Oh lord OP - this could have been me writing this a couple of years ago. Very, very similar set up, including a DH whose personality type left him uninterested in other women but keen for friendship and ready to overlook the evident crush of the work colleague. You’re quite right about it heralding shit hitting fans... it did for us. An EA ensued, our marriage was seriously damaged and we are only just about managing to put the pieces together again. My DH wishes he could have made different choices and not been so convinced remaining ‘friends’ with her would be fine when there were inappropriate feelings in the mix.
Are you able to ask your DH to reflect honestly on whether he’d be comfortable for you to have that sort of ‘friendship’ with a man who fancied you? Or what he’d advise a friend who was in the same dodgy position? That might help him to see another perspective than his own... Best of luck, OP.

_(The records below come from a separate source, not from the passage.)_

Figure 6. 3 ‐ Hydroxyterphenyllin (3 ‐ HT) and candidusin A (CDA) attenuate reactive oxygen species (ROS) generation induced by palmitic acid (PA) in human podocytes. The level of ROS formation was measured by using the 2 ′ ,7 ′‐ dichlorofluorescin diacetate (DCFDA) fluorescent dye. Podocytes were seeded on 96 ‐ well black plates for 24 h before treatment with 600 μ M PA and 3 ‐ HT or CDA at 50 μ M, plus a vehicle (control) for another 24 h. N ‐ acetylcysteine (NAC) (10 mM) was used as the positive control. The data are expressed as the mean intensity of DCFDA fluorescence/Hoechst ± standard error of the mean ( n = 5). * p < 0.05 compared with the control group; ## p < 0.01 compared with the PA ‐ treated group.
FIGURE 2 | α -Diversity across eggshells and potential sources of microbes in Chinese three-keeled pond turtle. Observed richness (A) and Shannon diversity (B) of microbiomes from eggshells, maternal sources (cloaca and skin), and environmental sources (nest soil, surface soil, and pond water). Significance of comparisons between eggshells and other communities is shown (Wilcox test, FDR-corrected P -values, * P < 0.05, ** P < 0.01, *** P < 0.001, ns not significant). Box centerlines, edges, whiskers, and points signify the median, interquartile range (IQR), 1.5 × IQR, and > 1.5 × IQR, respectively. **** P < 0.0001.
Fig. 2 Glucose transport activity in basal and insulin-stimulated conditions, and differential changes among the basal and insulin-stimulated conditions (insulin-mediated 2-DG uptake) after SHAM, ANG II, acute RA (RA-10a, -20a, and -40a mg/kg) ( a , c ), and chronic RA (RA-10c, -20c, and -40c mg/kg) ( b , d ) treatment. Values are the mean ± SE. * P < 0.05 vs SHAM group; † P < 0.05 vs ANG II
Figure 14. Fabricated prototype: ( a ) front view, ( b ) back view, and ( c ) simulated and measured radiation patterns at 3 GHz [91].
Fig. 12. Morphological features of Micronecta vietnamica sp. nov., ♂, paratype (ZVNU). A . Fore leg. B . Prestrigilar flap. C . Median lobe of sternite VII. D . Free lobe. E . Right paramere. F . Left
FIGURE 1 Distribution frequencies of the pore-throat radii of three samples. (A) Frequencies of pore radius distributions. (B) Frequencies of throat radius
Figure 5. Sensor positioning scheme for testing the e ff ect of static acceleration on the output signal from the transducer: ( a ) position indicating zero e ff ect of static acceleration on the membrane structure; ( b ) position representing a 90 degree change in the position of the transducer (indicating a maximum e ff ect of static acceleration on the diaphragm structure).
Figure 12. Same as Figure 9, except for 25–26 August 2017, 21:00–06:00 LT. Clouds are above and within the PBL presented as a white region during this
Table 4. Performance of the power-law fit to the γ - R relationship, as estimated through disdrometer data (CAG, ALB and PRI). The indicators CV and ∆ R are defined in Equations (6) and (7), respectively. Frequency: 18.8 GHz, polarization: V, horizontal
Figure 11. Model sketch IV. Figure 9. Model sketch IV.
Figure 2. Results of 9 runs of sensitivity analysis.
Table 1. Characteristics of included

Marshmallow91 · 30/12/2018 03:24

Tell him straight -
"if you want to be friends with this girl, you will loose me forever"
I'm never one for limits like this on relationships, but with autism, stuff needs to be made clear as day so that it can be processed properly. A discussion about why you feel this way can ensue afterwards, because I feel that you are absolutely right in thinking things will only escalate. Sending hugs Flowers

PyongyangKipperbang · 30/12/2018 03:37

I agree that asking him whether he would be ok with you being friends with someone who had a crush on you would be good start. Then follow up with "Its her or me". Sometimes you have to force a choice, but crucially, you MUST follow through if only for a short while so he can see the consequences.

PyongyangKipperbang · 30/12/2018 03:39

What saddens me about this is that if she doesnt get what she wants, ie; your husband for herself, he will end up very hurt as all he wanted was a friend. But I doubt you can get him to see that.